The probable explanation is that, as the trailer-truck first entered the traffic circle in the right lane, turning to its right, the rear of the trailer remained more to the right of the tractor-cab and thus to the right of the line dividing the circle lanes. Then, as the tractor-cab got into the circle, it had to turn left to follow the circle, and the trailer’s relative position shifted towards the left of the cab. Meanwhile the car, too, was entering the circle in the left lane (at a higher speed), and began to overtake the trailer just as the trailer was making its shift to the left (following the. cab’s turn to the left). Because collision did occur while the car was traveling slower than the truck (as the damage proves), and because the car’s slow-down occurred two feet within its own lane, the probable explanation is that the trailer’s leftward drift brought it over the dividing line into plaintiff’s lane, where collision occurred. The truck driver’s own testimony was that, even with the tractor-cab’s front wheel “jamming” the outer curbing of the circle, “my trailer wheel is still . . . hanging over the [center] line. ... It had to be.” The driver modified this to assert that the rear part of the trailer “is right on that line and never goes over.”

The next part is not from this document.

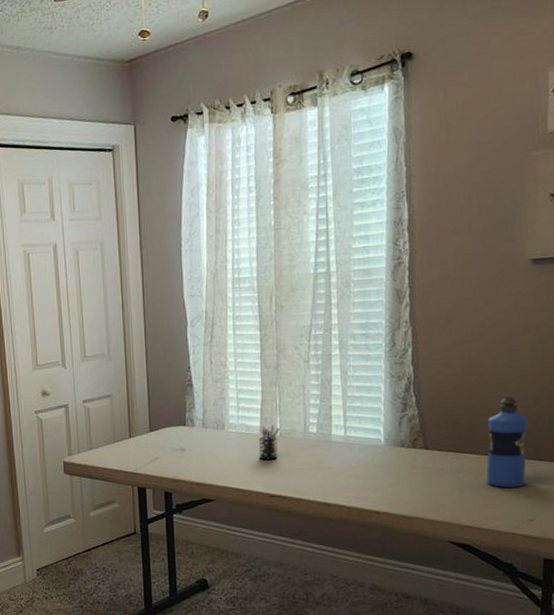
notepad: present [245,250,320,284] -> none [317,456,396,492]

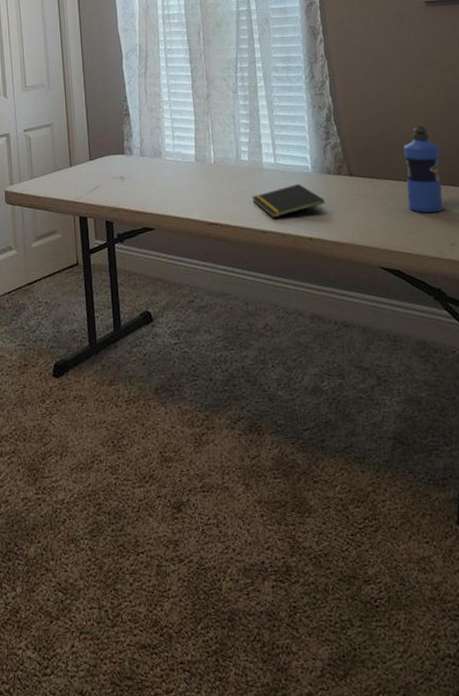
pen holder: present [259,425,280,460] -> none [195,153,214,188]
notepad: none [317,456,396,492] -> present [251,183,325,219]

In my opinion the location of the skid marks and the damage showing the truck’s speed exceeded that of the car, taken together with the other factual circumstances, affirm the plaintiff driver’s testimony that collision occurred in her lane.

The truck driver’s testimony proves that he was well aware that the trailer tended to encroach upon the left lane. His failure to keep the truck within his lane constituted fault within C.C. art. 2315 (or want of skill, art. 2316) which damaged plaintiffs.

Plaintiff driver’s failure to observe the truck was not contributory negligence. *672She was entering a circle at which traffic could lawfully approach only from her left and she therefore need not have looked to her right. Even had she looked to the right and seen the truck, it would not have been unreasonable - for her to assume that the truck would stay within its own lane. We should therefore conclude that no fault on her part contributed to the collision.